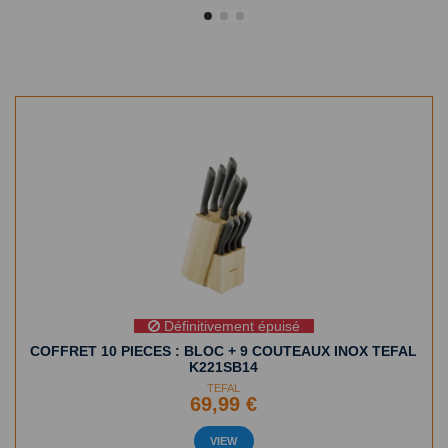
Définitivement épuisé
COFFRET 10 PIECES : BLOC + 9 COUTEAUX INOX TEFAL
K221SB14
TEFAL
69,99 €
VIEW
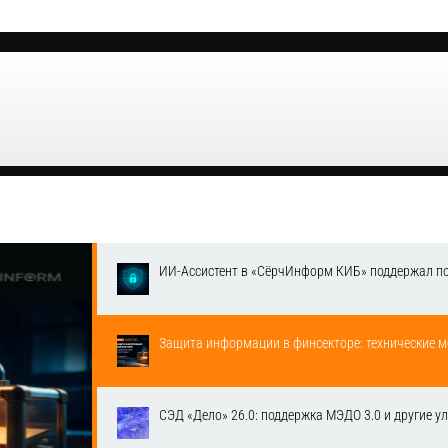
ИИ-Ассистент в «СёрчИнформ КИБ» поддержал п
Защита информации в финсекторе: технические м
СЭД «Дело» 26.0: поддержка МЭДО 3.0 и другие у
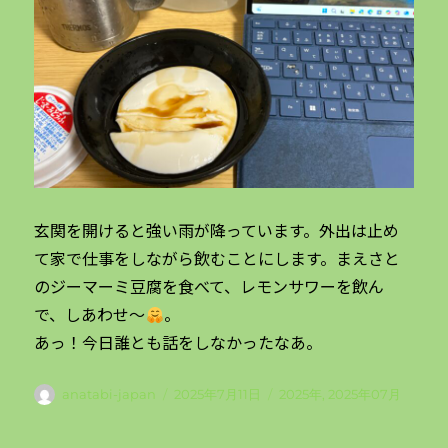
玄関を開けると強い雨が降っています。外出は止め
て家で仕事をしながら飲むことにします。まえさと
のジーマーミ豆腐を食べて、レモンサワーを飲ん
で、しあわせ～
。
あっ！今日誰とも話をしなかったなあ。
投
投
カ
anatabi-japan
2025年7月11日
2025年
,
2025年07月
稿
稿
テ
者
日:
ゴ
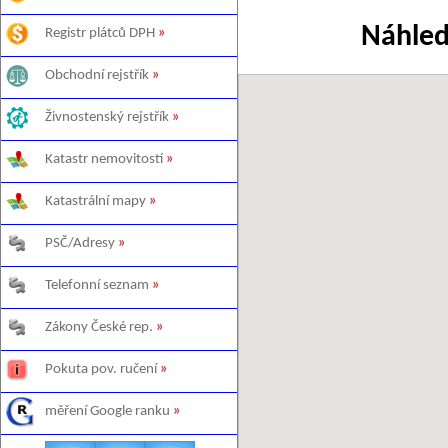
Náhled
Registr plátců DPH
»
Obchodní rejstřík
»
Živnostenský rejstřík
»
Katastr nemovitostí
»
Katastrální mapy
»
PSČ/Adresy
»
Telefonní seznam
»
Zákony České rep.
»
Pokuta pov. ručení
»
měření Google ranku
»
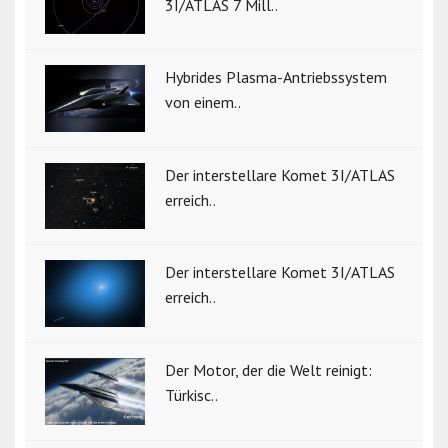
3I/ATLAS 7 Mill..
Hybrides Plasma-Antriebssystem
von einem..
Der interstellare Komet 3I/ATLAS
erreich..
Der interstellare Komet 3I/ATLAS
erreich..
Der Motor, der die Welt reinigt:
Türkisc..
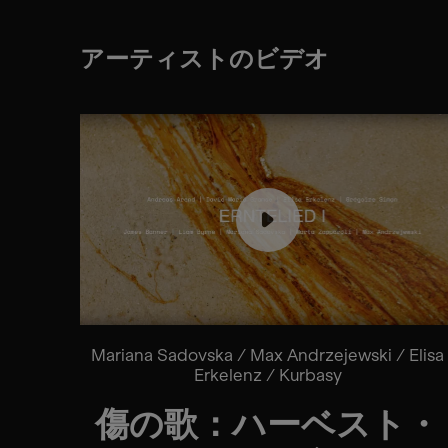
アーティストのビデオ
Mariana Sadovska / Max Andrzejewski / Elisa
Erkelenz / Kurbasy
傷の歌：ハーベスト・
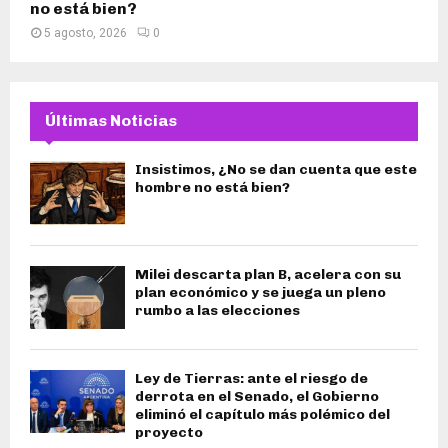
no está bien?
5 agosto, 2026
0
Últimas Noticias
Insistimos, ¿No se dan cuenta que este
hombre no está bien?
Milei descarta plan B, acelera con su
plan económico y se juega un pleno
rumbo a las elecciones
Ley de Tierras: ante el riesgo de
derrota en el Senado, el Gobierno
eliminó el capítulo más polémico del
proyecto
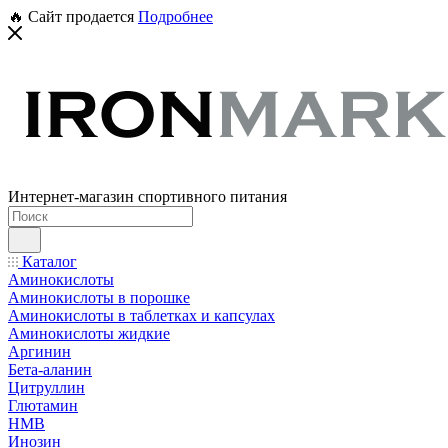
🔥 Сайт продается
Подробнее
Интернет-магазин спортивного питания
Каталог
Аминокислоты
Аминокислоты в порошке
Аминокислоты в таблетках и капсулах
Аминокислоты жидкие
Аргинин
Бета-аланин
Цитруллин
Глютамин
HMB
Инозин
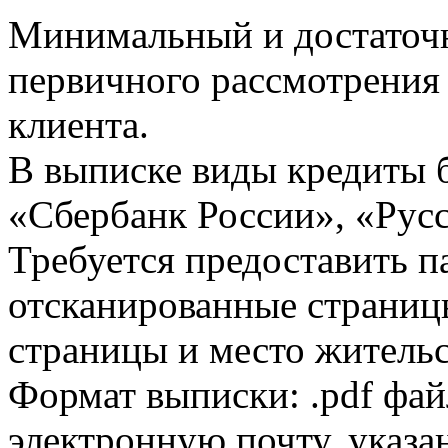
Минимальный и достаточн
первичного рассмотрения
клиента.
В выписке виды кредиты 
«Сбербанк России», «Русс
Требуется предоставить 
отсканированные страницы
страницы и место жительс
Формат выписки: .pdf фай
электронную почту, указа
========================
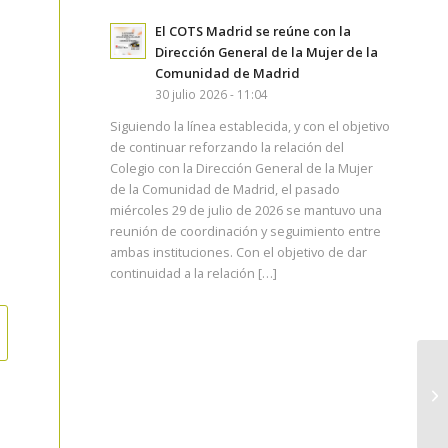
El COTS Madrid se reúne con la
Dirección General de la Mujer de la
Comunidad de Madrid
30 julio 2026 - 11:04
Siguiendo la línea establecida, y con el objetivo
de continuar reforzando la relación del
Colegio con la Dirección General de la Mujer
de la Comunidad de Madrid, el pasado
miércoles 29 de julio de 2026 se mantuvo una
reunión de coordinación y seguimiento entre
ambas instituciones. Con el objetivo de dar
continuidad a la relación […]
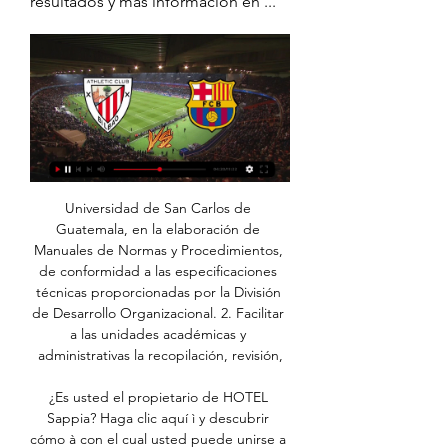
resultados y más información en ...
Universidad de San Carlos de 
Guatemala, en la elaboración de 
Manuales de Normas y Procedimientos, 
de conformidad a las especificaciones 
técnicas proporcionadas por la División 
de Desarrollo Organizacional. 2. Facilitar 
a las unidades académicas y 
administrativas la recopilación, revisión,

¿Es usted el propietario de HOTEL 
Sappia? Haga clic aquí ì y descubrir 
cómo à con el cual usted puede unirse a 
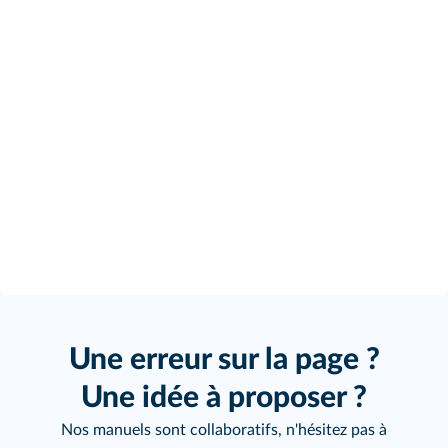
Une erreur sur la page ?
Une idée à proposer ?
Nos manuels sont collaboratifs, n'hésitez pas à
========================
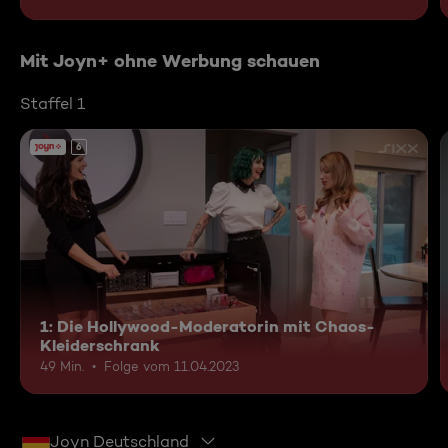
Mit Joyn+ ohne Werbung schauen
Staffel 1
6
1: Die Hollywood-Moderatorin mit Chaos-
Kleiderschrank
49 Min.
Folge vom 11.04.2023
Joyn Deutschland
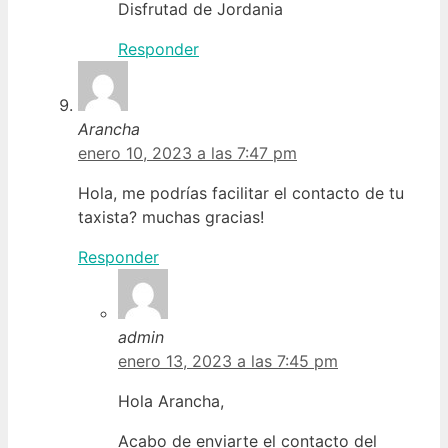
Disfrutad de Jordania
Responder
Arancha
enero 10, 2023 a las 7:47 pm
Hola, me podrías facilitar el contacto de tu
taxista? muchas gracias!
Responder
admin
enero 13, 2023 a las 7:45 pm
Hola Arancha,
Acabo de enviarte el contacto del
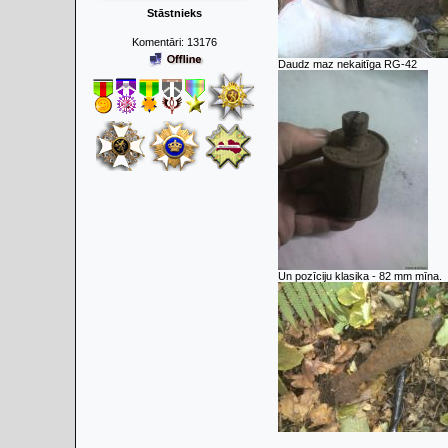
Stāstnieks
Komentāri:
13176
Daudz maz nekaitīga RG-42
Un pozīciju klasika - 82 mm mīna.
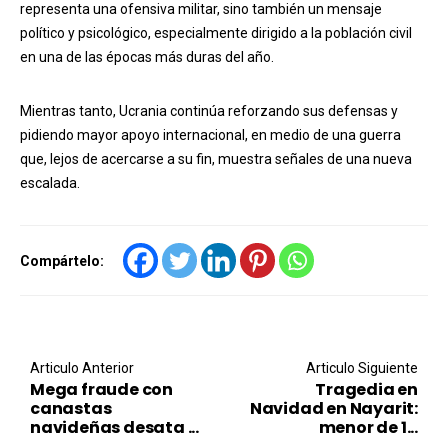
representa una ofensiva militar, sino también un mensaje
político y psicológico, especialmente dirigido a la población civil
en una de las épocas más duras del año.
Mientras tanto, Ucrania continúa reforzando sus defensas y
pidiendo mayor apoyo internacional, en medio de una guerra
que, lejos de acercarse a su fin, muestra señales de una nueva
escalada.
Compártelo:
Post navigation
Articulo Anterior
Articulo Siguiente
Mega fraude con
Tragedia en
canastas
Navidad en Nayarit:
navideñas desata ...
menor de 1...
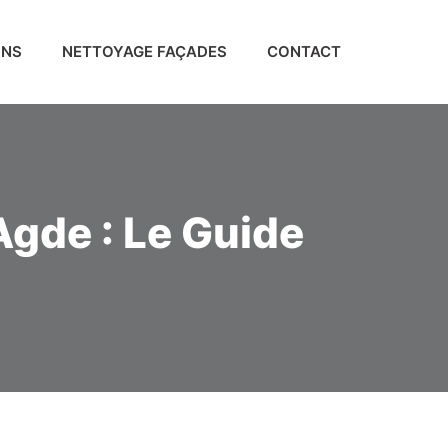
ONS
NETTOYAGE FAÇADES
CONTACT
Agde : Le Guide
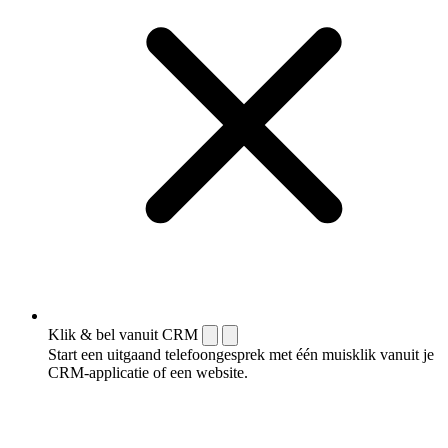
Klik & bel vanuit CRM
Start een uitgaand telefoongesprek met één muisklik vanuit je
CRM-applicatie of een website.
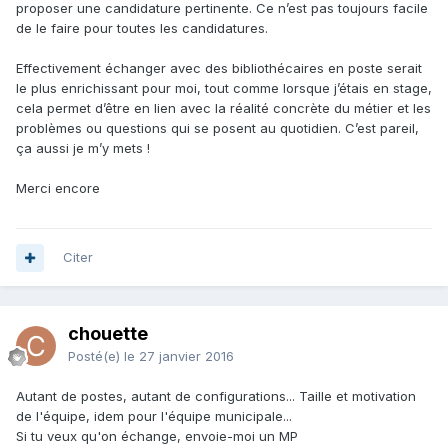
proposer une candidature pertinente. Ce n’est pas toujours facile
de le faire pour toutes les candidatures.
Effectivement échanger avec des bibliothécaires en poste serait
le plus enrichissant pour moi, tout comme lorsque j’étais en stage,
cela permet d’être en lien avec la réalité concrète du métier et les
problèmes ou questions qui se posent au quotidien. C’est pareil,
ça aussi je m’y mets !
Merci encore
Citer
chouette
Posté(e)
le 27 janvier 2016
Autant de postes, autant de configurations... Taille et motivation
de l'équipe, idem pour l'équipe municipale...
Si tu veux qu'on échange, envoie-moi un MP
========================
EXERCISE:
Copy out the lines of the rows starting at the line containing "Définitivement épuisé" and ending at the line containing "3.0 и другие у", both included, leaving out the pictures.

YOUR RESPONSE:
Définitivement épuisé
COFFRET 10 PIECES : BLOC + 9 COUTEAUX INOX TEFAL
K221SB14
TEFAL
69,99 €
VIEW
ИИ-Ассистент в «СёрчИнформ КИБ» поддержал п
Защита информации в финсекторе: технические м
СЭД «Дело» 26.0: поддержка МЭДО 3.0 и другие у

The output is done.